What if you could master the maze of implementing a digital, modern policy administration system? Imagine if you could maximize the likelihood of success and minimize risk for your upcoming core system modernization project. With the right approach, it’s possible. You can reduce a lot of risks before they threaten to harm your project and your reputation. Instead of dragging you into a swamp of problems, your new IT initiative can act as a springboard for company success. Read on for the first 5 of 10 tips.

    1. Be clear about your goals
      Once you decide to replace your insurance system, you need to spell out the business problems that will be solved, the desired outcome and the financial justification. Do the hard work of defining requirements, establishing metrics, and building a business plan that clearly conveys what benefits your company expects to gain from the implementation. A new core insurance system will position your company for high performance in a demanding, customer-sensitive market. A new system will always have far-reaching implications and  almost certainly require business processes to alter. Your business case should acknowledge this and explain how change needs to happen in order to be successful.
    2. Get executive commitment
      Your project needs an ‘executive champion’ – a strong and passionate believer in the project’s goals. Your champion should be an active participant from the outset, through to the go-live stage, and have a stake in the future of the project too. Crucially, the executive champion should also command support from their executive colleagues from the business and IT. The executive champion can sell the story that the new system will lead the organization to greater success and profitability – which will benefit everyone across the business. Changing a legacy system is as much a change management project as it is an IT project, which makes executive backing especially vital.
    3. Choose the right solution for your needs
      It almost goes without saying that a software solution must fit your needs today and tomorrow, so a careful discussion is required by your department heads. Outside expertise may be helpful too, as you assess which way the market is headed, which new technologies are becoming available, and how customer behavior is continuing to change. Vendors will stress their own know-how, of course. But do they really understand the needs of the insurance business? How adaptable and scalable are their solutions? And does their IT roadmap really fit with your long-term business objectives? Consider your entire digital ecosystem and, which third-party solutions you will want to use. Be sure to choose a solution that comes with relevant ecosystem integration points.

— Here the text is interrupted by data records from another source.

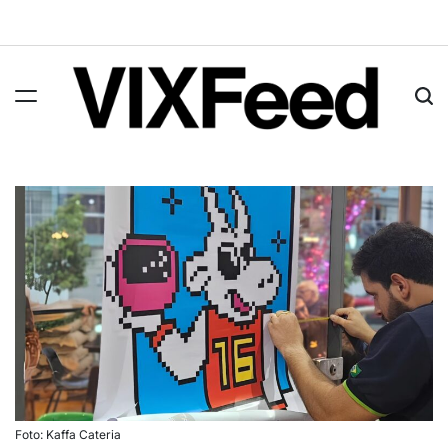
Foto: Kaffa Cateria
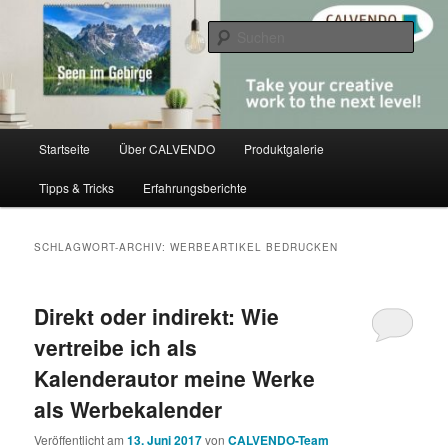
Zum
Zum
share creativity
primären
sekundären
Such
Inhalt
Inhalt
springen
springen
CALVENDO
Hauptmenü
Startseite
Über CALVENDO
Produktgalerie
Tipps & Tricks
Erfahrungsberichte
SCHLAGWORT-ARCHIV:
WERBEARTIKEL BEDRUCKEN
Direkt oder indirekt: Wie
vertreibe ich als
Kalenderautor meine Werke
als Werbekalender
Veröffentlicht am
13. Juni 2017
von
CALVENDO-Team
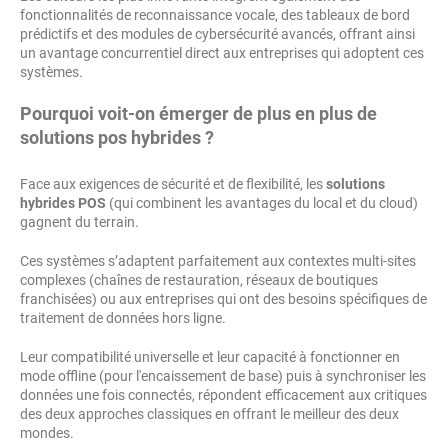
fonctionnalités de reconnaissance vocale, des tableaux de bord
prédictifs et des modules de cybersécurité avancés, offrant ainsi
un avantage concurrentiel direct aux entreprises qui adoptent ces
systèmes.
Pourquoi voit-on émerger de plus en plus de
solutions pos hybrides ?
Face aux exigences de sécurité et de flexibilité, les
solutions
hybrides POS
(qui combinent les avantages du local et du cloud)
gagnent du terrain.
Ces systèmes s’adaptent parfaitement aux contextes multi-sites
complexes (chaînes de restauration, réseaux de boutiques
franchisées) ou aux entreprises qui ont des besoins spécifiques de
traitement de données hors ligne.
Leur compatibilité universelle et leur capacité à fonctionner en
mode offline (pour l'encaissement de base) puis à synchroniser les
données une fois connectés, répondent efficacement aux critiques
des deux approches classiques en offrant le meilleur des deux
mondes.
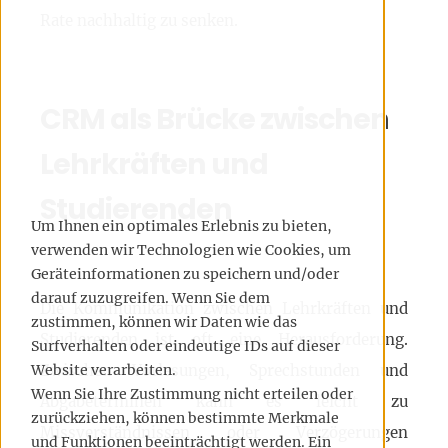
Rate nachhaltig zu senken.
CRM als Brücke zwischen
Lehrkräften und
Studierenden
Um Ihnen ein optimales Erlebnis zu bieten,
verwenden wir Technologien wie Cookies, um
Geräteinformationen zu speichern und/oder
darauf zuzugreifen. Wenn Sie dem
Die Kommunikation zwischen Lehrkräften und
zustimmen, können wir Daten wie das
Studierenden ist oft eine Herausforderung.
Surfverhalten oder eindeutige IDs auf dieser
Zwischen Vorlesungen, Sprechstunden und
Website verarbeiten.
Wenn Sie Ihre Zustimmung nicht erteilen oder
Abgabeterminen kann es leicht zu
zurückziehen, können bestimmte Merkmale
Missverständnissen oder Verzögerungen
und Funktionen beeinträchtigt werden. Ein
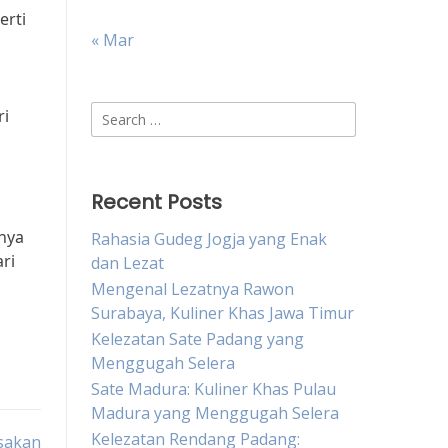
erti
« Mar
Search
ri
for:
Recent Posts
nya
Rahasia Gudeg Jogja yang Enak
ri
dan Lezat
Mengenal Lezatnya Rawon
Surabaya, Kuliner Khas Jawa Timur
Kelezatan Sate Padang yang
Menggugah Selera
Sate Madura: Kuliner Khas Pulau
Madura yang Menggugah Selera
Kelezatan Rendang Padang:
sakan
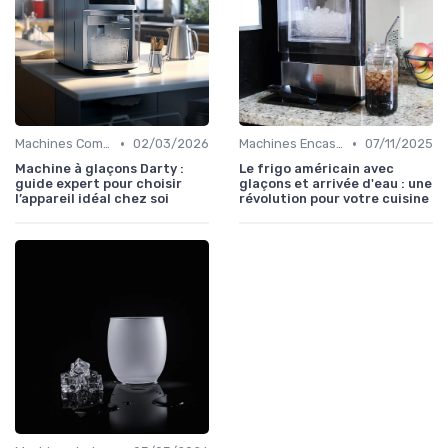
•
•
Machines Commerciales
02/03/2026
Machines Encastrables
07/11/2025
Machine à glaçons Darty :
Le frigo américain avec
guide expert pour choisir
glaçons et arrivée d'eau : une
l’appareil idéal chez soi
révolution pour votre cuisine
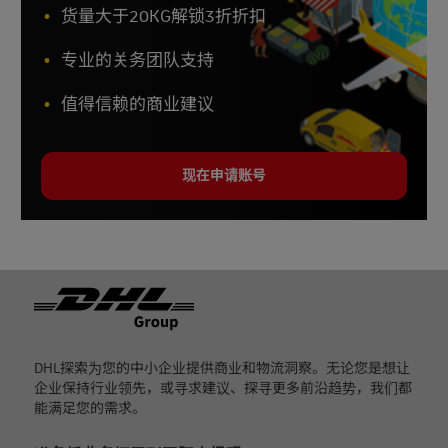
货量大于20KG解锁3折折扣
专业的关务团队支持
值得信赖的商业建议
现在申请账号
页脚
DHL探索为您的中小企业提供商业和物流洞察。无论您是想让
企业保持行业领先，或寻求建议、探寻更多前沿趋势，我们都
能满足您的需求。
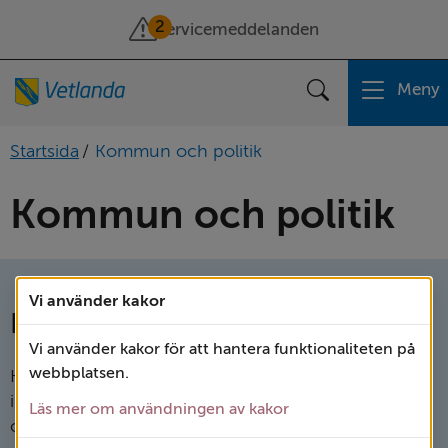
2
Servicemeddelanden
Meny
Sök
Startsida
/
Kommun och politik
Kommun och politik
Vi använder kakor
Beslut och styrning
Vi använder kakor för att hantera funktionaliteten på
webbplatsen.
Här hittar du protokoll från våra bestämmande
instanser, dokument som styr våra verksamheter
Läs mer om användningen av kakor
och hur vi jobbar. Du hittar också vår vision och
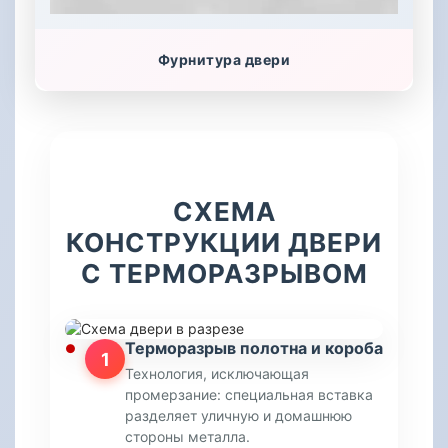
Фурнитура двери
СХЕМА
КОНСТРУКЦИИ ДВЕРИ
С ТЕРМОРАЗРЫВОМ
Терморазрыв полотна и короба
1
Технология, исключающая
промерзание: специальная вставка
разделяет уличную и домашнюю
стороны металла.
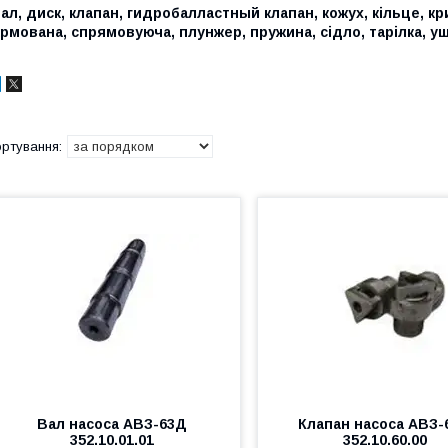
ал, диск, клапан, гидробалластный клапан, кожух, кільце, 
рмована, спрямовуюча, плунжер, пружина, сідло, тарілка, у
Вал насоса АВЗ-63Д
Клапан насоса АВЗ-
352.10.01.01
352.10.60.00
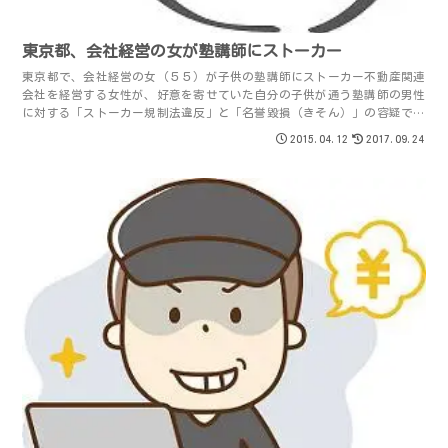
東京都、会社経営の女が塾講師にストーカー
東京都で、会社経営の女（５５）が子供の塾講師にストーカー不動産関連
会社を経営する女性が、好意を寄せていた自分の子供が通う塾講師の男性
に対する「ストーカー規制法違反」と「名誉毀損（きそん）」の容疑で逮
捕された。産経新聞 ２０１５年４月９日好意...
2015.04.12
2017.09.24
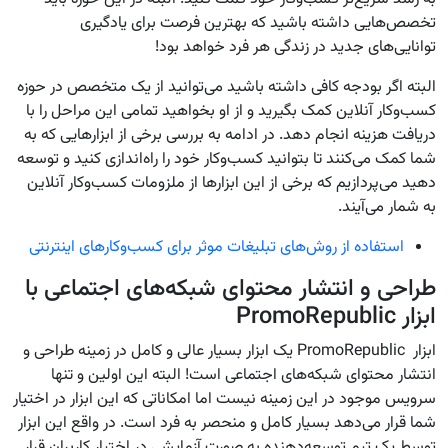
تخصص‌هایی داشته باشید که بهترین فرصت برای یاد‌گیری
توانایی‌های جدید در زندگی هر فرد خواهد بود!
البته اگر بودجه کافی داشته باشید می‌توانید از یک متخصص در حوزه
کسب‌وکار آنلاین کمک بگیرید و از او بخواهید تمامی این مراحل را با
دریافت هزینه انجام دهد. در ادامه به بررسی برخی از ابزارهایی که به
شما کمک می‌کنند تا بتوانید کسب‌وکار خود را راه‌اندازی کنید و توسعه
دهید می‌پردازیم که برخی از این ابزارها از ملزومات کسب‌وکار آنلاین
به شمار می‌آیند.
استفاده از روش‌های تبلیغات موثر برای کسب‌وکارهای اینترنتی
طراحی و انتشار محتوای شبکه‌های اجتماعی با
ابزار PromoRepublic
ابزار
PromoRepublic یک ابزار بسیار عالی و کامل در زمینه طراحی و
انتشار محتوای شبکه‌های اجتماعی است! البته این اولین و تنها
سرویس موجود در این زمینه نیست اما امکاناتی که این ابزار در اختیار
شما قرار می‌دهد بسیار کامل و منحصر به فرد است. در واقع این ابزار
توسط یک تیم توسعه‌دهنده به صورت آزمایشی در اختیار کاربران قرار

    4. Set a realistic timeline and budget
      Some companies try to work backwards from a pre-determined go-live date and then attempt to schedule (often unrealistic) project milestones to hit that deadline. But this usually results in insufficient attention to detail and tasks being completed in a careless fashion. It’s important to have an effective project plan that acknowledges that things will change over the lifetime of the project and includes mechanisms for handling this complexity. This plan starts with a kick-off meeting and logically progresses to a go-live conclusion. Tasks should be properly resourced and scheduled. The project schedule is the foundation of a successful implementation; it should be developed and monitored carefully. The schedule should be updated weekly and regularly reviewed by the project manager and senior management.
    5. Select the method that best fits the project
      Typically, there are two solution implementation models: Waterfall and Agile. Both have pros and cons, so often, the best approach is a combination. The waterfall model is often selected when you want a contractual agreement with the vendor up-front containing all (or most) of the detailed scope and estimates. With Waterfall, you need to make early assumptions about the product structure. Agile begins with a short what phase, a shorter pre-analysis phase, and then a solution blueprint. Next, you start the design phase. The project runs in ‘sprints’ with teams meetings and then discussing design, develop and test. This model makes room for a successful learning curve and can also adapt to external changes. Many implementation partners choose a combined approach. The scoping focus of Waterfall offers predictability in meeting requirements, budget, deadline, solving the many integrations and cross-functional dependencies that a PAS requires. At the same time, the iterative and user-involved methods of Agile are a far better means to ensure quality during the build and execution phase, when delivering the less transparent requirements for user interfaces, products, flows, etc.